Almost all couples who have normal sexual intercourse and do not use contraception achieve pregnancy within 1 year. However, a certain percentage are unable to have a child due to infertility, which affects about one in six couples. Infertility can be a problem for both women and men, affecting both genders equally [1]. Azoospermia is a severe type of male infertility that prevents couples from having their own children through natural pregnancy. Azoospermia means the inability to detect any sperm at all under a microscope when semen is centrifuged, and the process is performed at least twice [2]. Azoospermia was reportedly observed in ∼16% of infertile Japanese men [3].

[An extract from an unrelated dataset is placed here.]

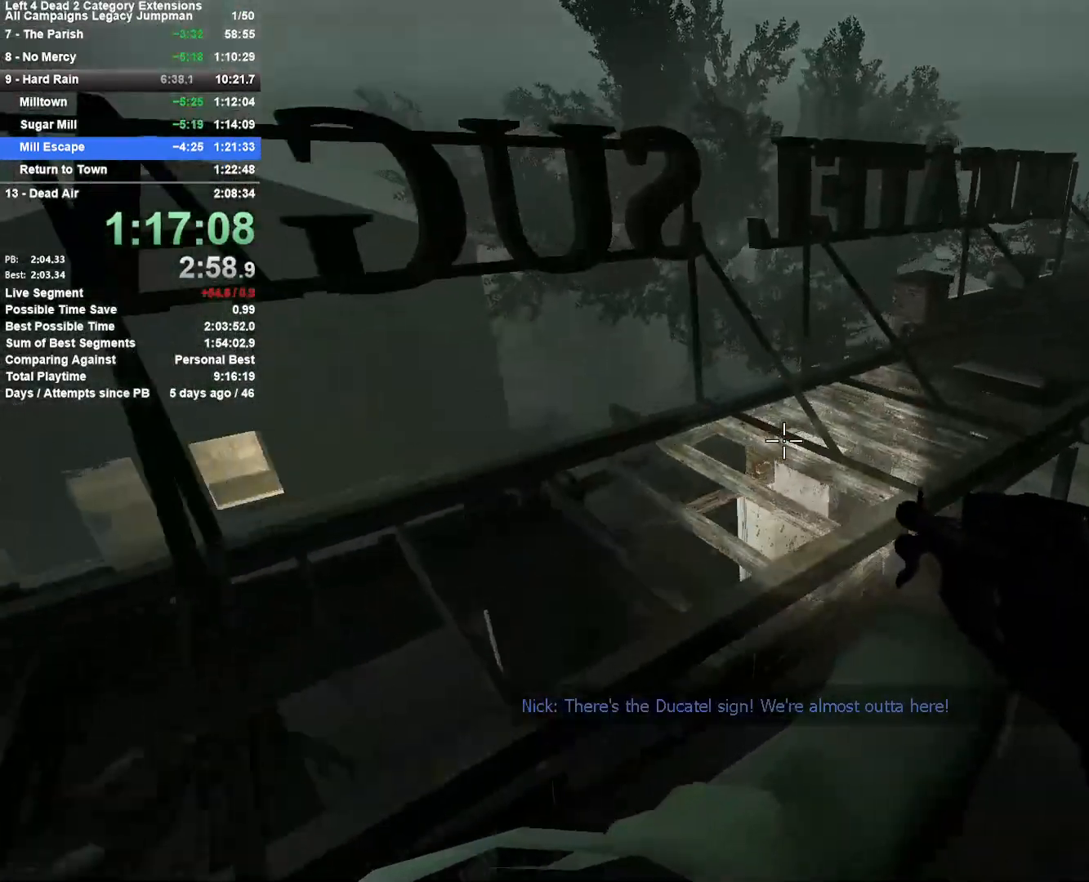
{"keys": ["d"], "mouse": [], "events": [[200, "space", "down"], [433, "space", "up"]]}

There are two patterns of azoospermia. The first is obstructive azoospermia (OA) and the second is nonobstructive azoospermia (NOA). In OA, spermatogenesis is normal, but sperm fails to be delivered into the ejaculate because of ductal obstruction. NOA is defined as minimal or no production of fully developed spermatozoa in the seminiferous tubules. It has been estimated that NOA accounts for 60% of azoospermia [4]. It is conventionally classified according to where it arises, as pretesticular or testicular. Pretesticular NOA is due to hypothalamic–pituitary disorders in which follicle-stimulating hormone (FSH) and luteal hormone (LH) are not produced by the pituitary, whereas testicular NOA is a disorder of spermatogenesis. There are few cases of pretesticular NOA but many of testicular NOA. In this manuscript, NOA means testicular NOA.

Testicular sperm extraction (TESE) is required for obtaining sperm from patients with azoospermia. Conventional TESE (cTESE) is performed to obtain sperm from patients with OA and NOA, while microdissection testicular sperm extraction (micro-TESE) is the gold standard for obtaining sperm from patients with NOA. Micro-TESE involves the use of optical magnification to target specific seminiferous tubules that contain mature sperms [5].

Schlegel reported that the rate of successful sperm retrieval by micro-TESE was 50%–60% in patients with NOA [5], while Amer et al. [6] reported that micro-TESE had a higher sperm retrieval rate than cTESE (47% versus 30%). Yumura et al. [3] noted a sperm retrieval rate of 34.0% when a total of 695 micro-TESEs were performed during 1 year at 24 hospitals in Japan. Thus, reported sperm retrieval rates have not been very high so far.

Abdel Raheem et al. [7] stated that there was no single clinical finding or investigation that can accurately predict the outcome of the sperm retrieval. Although clinical (patient age, smoking, testicular volume, and cryptorchidism) and hormone parameters (FSH and Inhibin B) have been previously investigated as potential predictors of sperm retrieval, the evidence for them has been conflicting and a specific biochemical marker predicting the possibility of sperm retrieval has yet to be established [819].

It is very valuable to know the possibility of sperm retrieval for patients with NOA before performing micro-TESE. In this regard, Zeadna et al. [20] evaluated the performance of machine-learning models in predicting successful sperm retrieval in patients with NOA but the size of the study population was a limitation on their study, as it included only 119 patients.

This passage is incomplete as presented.